Interpreting Chi-Square Test
- The chi-square test tells us only if the variables are independent or not.
- It does not tell us the pattern or the nature of the relationship.
- To investigate the pattern, use observed frequencies to compute percentages within each column and compare across the columns.
Interpreting Chi-Square Test: Party Identification by Gender (Column Percentages)

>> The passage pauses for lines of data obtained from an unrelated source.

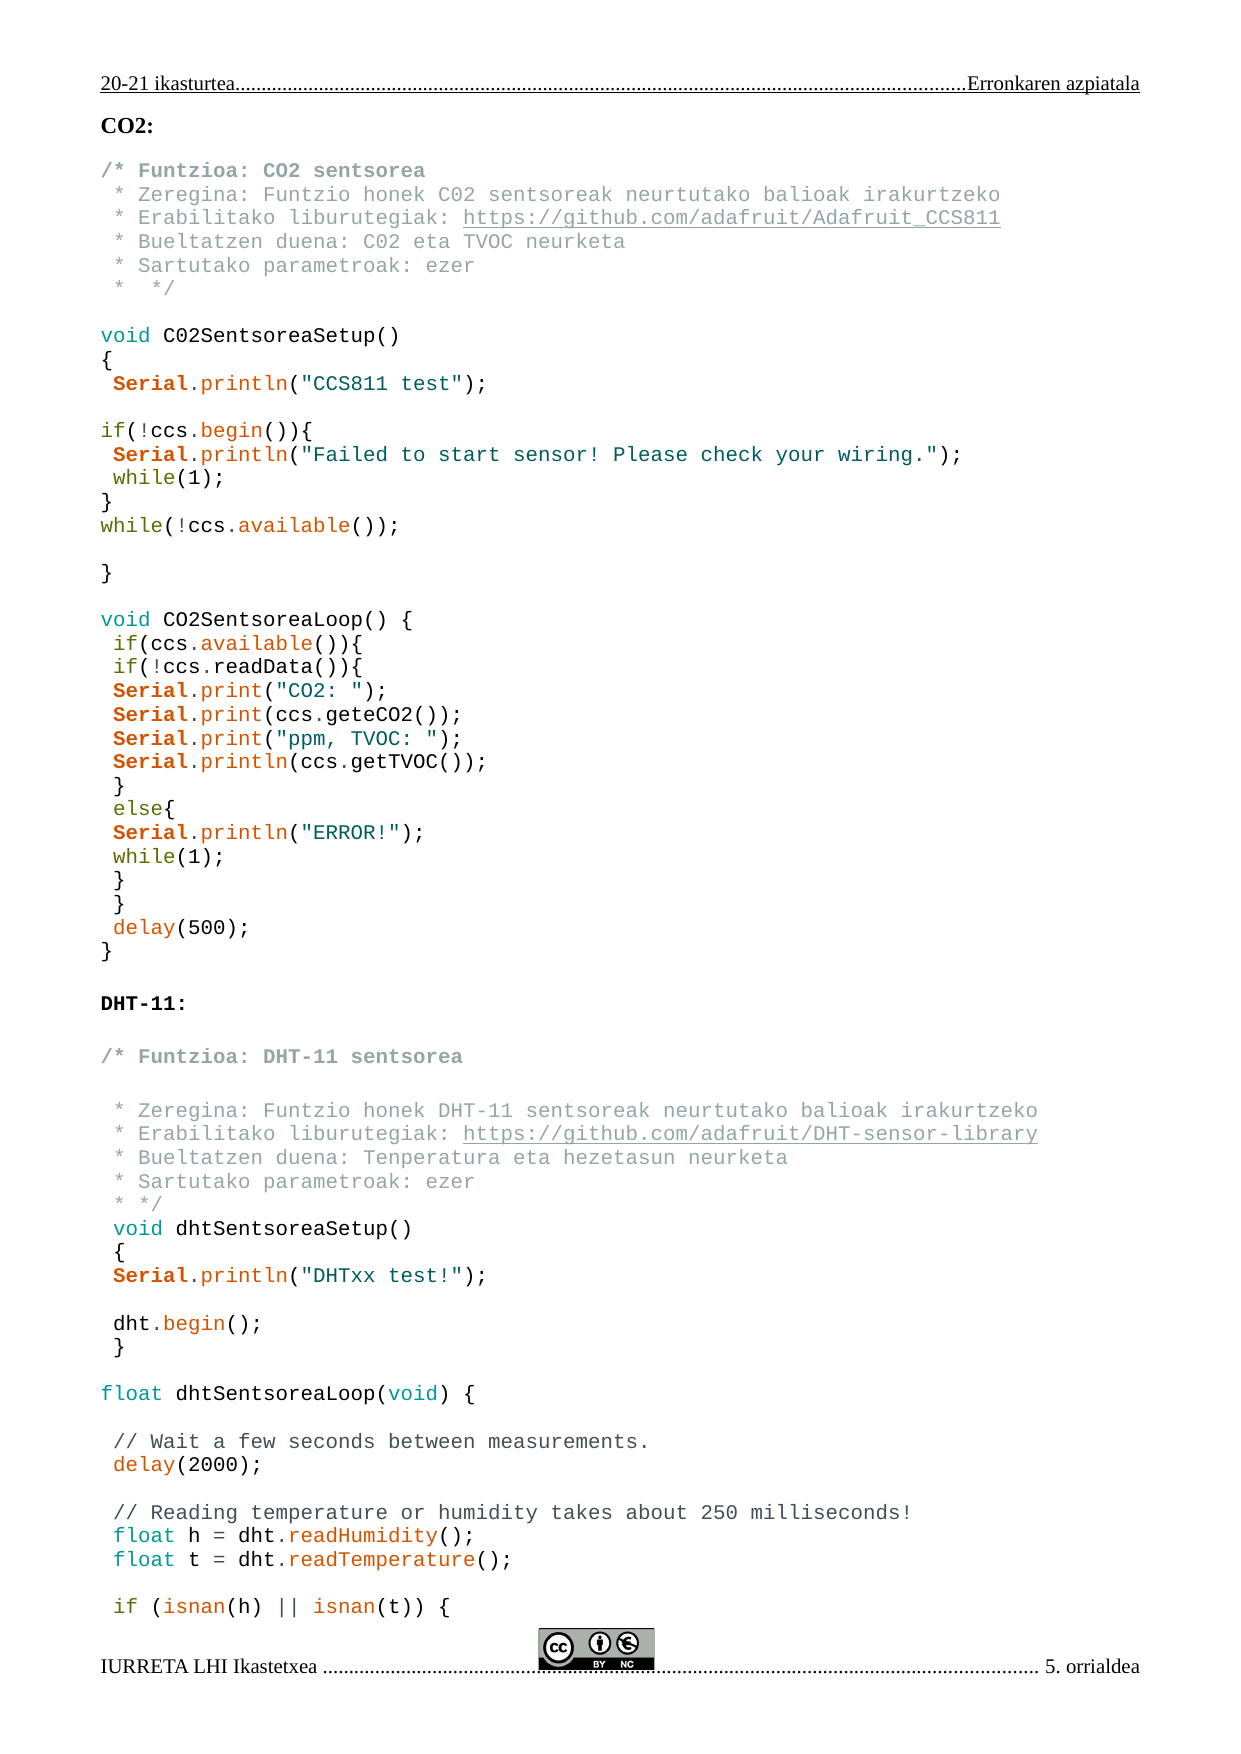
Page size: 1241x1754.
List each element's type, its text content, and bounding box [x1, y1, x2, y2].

text // Reading temperature or humidity takes about 250 milliseconds! [100, 1502, 1140, 1525]
text if(!ccs.readData()){ [100, 657, 1140, 680]
text Serial.print(ccs.geteCO2()); [100, 704, 1140, 727]
text * Bueltatzen duena: Tenperatura eta hezetasun neurketa [100, 1147, 1140, 1171]
text void dhtSentsoreaSetup() [100, 1218, 1140, 1242]
text delay(500); [100, 917, 1140, 940]
text if(ccs.available()){ [100, 633, 1140, 657]
text Serial.print("CO2: "); [100, 680, 1140, 704]
text void C02SentsoreaSetup() [100, 326, 1140, 349]
text { [100, 1242, 1140, 1265]
text * Erabilitako liburutegiak: https://github.com/adafruit/DHT-sensor-library [100, 1123, 1140, 1147]
text Serial.print("ppm, TVOC: "); [100, 727, 1140, 751]
text * Erabilitako liburutegiak: https://github.com/adafruit/Adafruit_CCS811 [100, 207, 1140, 231]
text delay(2000); [100, 1454, 1140, 1478]
text * */ [100, 1194, 1140, 1218]
text CO2: [100, 112, 1140, 138]
text if(!ccs.begin()){ [100, 420, 1140, 444]
text /* Funtzioa: DHT-11 sentsorea [100, 1047, 1140, 1070]
text Serial.println("ERROR!"); [100, 822, 1140, 846]
text if (isnan(h) || isnan(t)) { [100, 1596, 1140, 1620]
text while(!ccs.available()); [100, 515, 1140, 538]
text float h = dht.readHumidity(); [100, 1525, 1140, 1549]
text } [100, 869, 1140, 893]
text * Sartutako parametroak: ezer [100, 1171, 1140, 1194]
text dht.begin(); [100, 1312, 1140, 1336]
text // Wait a few seconds between measurements. [100, 1431, 1140, 1454]
text } [100, 1336, 1140, 1360]
text Serial.println("Failed to start sensor! Please check your wiring."); [100, 444, 1140, 467]
text while(1); [100, 846, 1140, 869]
text /* Funtzioa: CO2 sentsorea [100, 160, 1140, 184]
text } [100, 775, 1140, 798]
text } [100, 562, 1140, 586]
text * Zeregina: Funtzio honek C02 sentsoreak neurtutako balioak irakurtzeko [100, 184, 1140, 207]
text } [100, 940, 1140, 964]
text * */ [100, 278, 1140, 302]
text { [100, 349, 1140, 373]
text Serial.println("CCS811 test"); [100, 373, 1140, 396]
text else{ [100, 798, 1140, 822]
text * Bueltatzen duena: C02 eta TVOC neurketa [100, 231, 1140, 254]
text Serial.println(ccs.getTVOC()); [100, 751, 1140, 775]
text void CO2SentsoreaLoop() { [100, 609, 1140, 633]
text Serial.println("DHTxx test!"); [100, 1265, 1140, 1289]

Gender | Party Identification | | | |
---|
| Females | Males | total | |
Democrat | 279 (48.4%) | 165 (40.9%) | 444 | |
Independent | 73 (12.7%) | 47 (11.7%) | 120 | |
Republican | 225 (39.0%) | 191 (47.4%) | 416 | |
total | 577 | 403 | N=980 | |
| | | | |
| (use observed frequency; column percentages are in the parentheses) | | | |
Other Limitations of Chi-Square Test
- Similar to other types of hypothesis testing, chi-square is sensitive to sample size.
- As N increases, obtained chi-square increases.
- With large samples, trivial relationships may be significant.
- Remember: significance is not the same thing as importance.
Lab Exercise & Homework
- Lab Exercise 7 (ungraded)
- 10.11 (p. 285)
- Conduct the chi-square test and also compute the column percentage
- HW8 (graded)
- 10.12 (p. 286)
- Conduct the chi-square test and also compute the column percentage
- Formula 10.4 in “The Limitations of the Chi Square Test” (p. 280) is not covered.